Currently, there are no approved oral therapies worldwide for non-transfusion-dependent thalassemia, a condition marked by anemia, ineffective erythropoiesis, hemolysis, and iron overload, leading to serious complications, reduced quality of life, and shortened lifespan. Mitapivat potentially represents a novel oral treatment option addressing both the underlying pathophysiology and enhancing health-related quality of life in thalassemia patients. According to data from the ENERGIZE study, mitapivat shows promise as a groundbreaking treatment for non-transfusion-dependent thalassemia. 
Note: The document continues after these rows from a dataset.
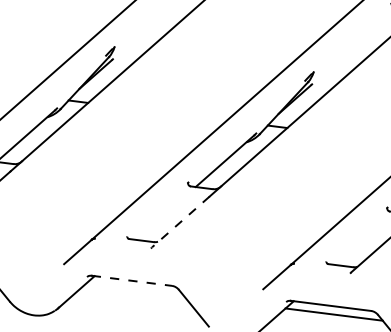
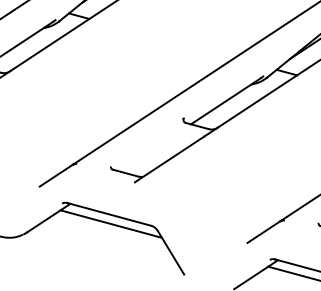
line: (180, 222) -> (169, 159), dashed -> solid
line: (132, 280) -> (109, 214), dashed -> solid
line: (134, 289) -> (110, 223), added

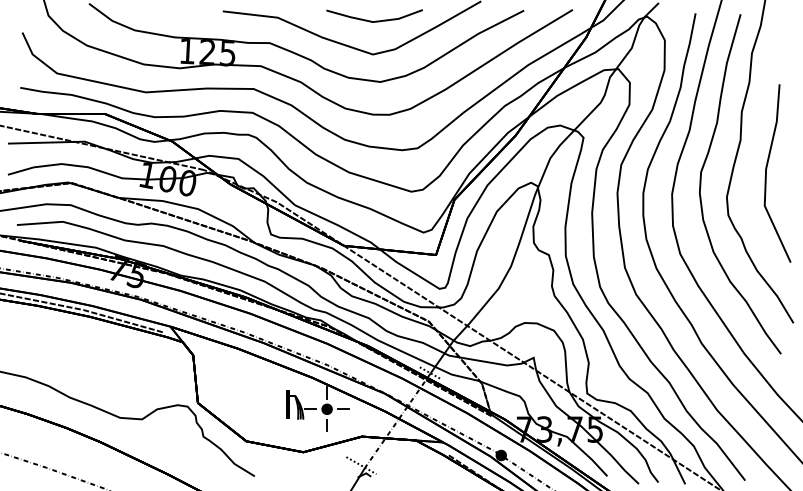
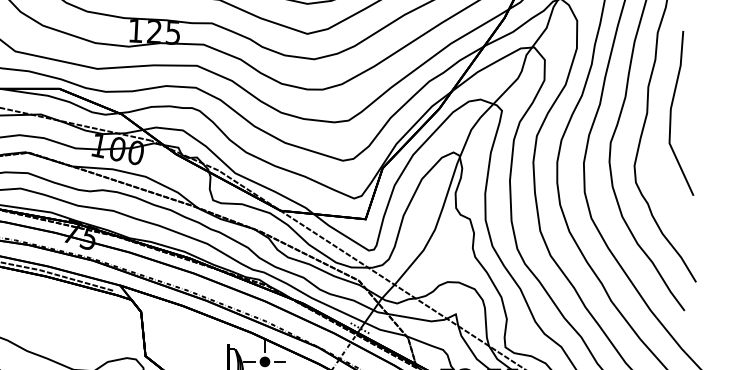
line: (766, 173) -> (671, 113), moved

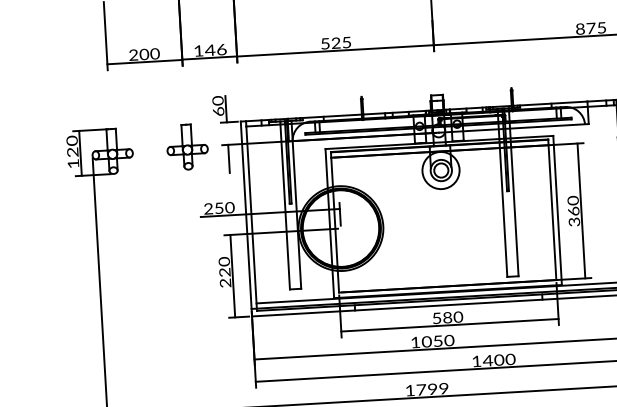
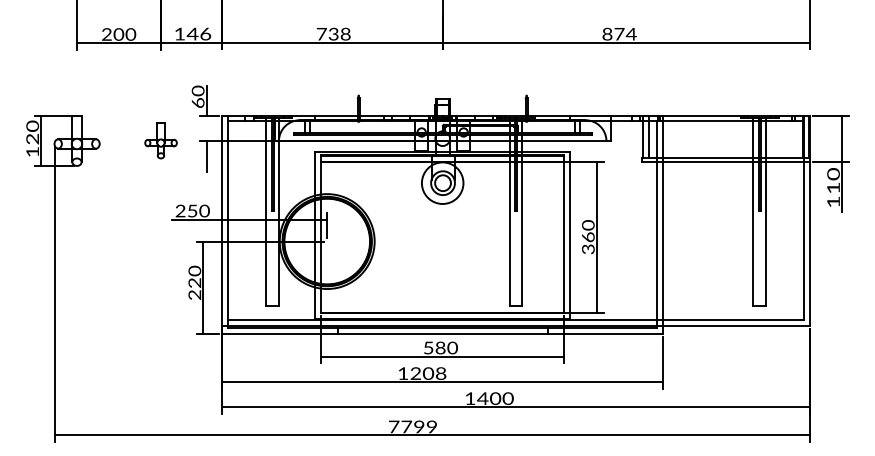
text: (600, 28) -> (630, 34), 875 -> 874
text: (335, 42) -> (333, 33), 525 -> 738
part: (186, 146) -> (160, 140), size x0.7
text: (438, 341) -> (428, 373), 1050 -> 1208
text: (410, 390) -> (394, 426), 1799 -> 7799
According to the data, there was a difference in baseline between mitapivat and placebo of 4.85 vs 1.46 points (p=0.0026) on the FACIT-Fatigue scale. Given that tiredness is among the most incapacitating symptoms experienced by NTD patients, its alleviation is likely to have significant therapeutic implications. The company plans to seek regulatory approval for mitapivat as a thalassemia treatment by late 2024, integrating comprehensive data from pivotal studies. The US launch in thalassemia is expected in 2025. Recently, Agios also reported encouraging results from the Phase III ENERGIZE-T trial in adults with transfusion-dependent alpha- or beta-thalassemia. Improvements in hemolysis, inflammation, and symptom indicators may help distinguish the medication from REBLOZYL (luspatercept) and give hope that comparable outcomes may be observed in sickle cell disease, where quality of life enhancements are crucial.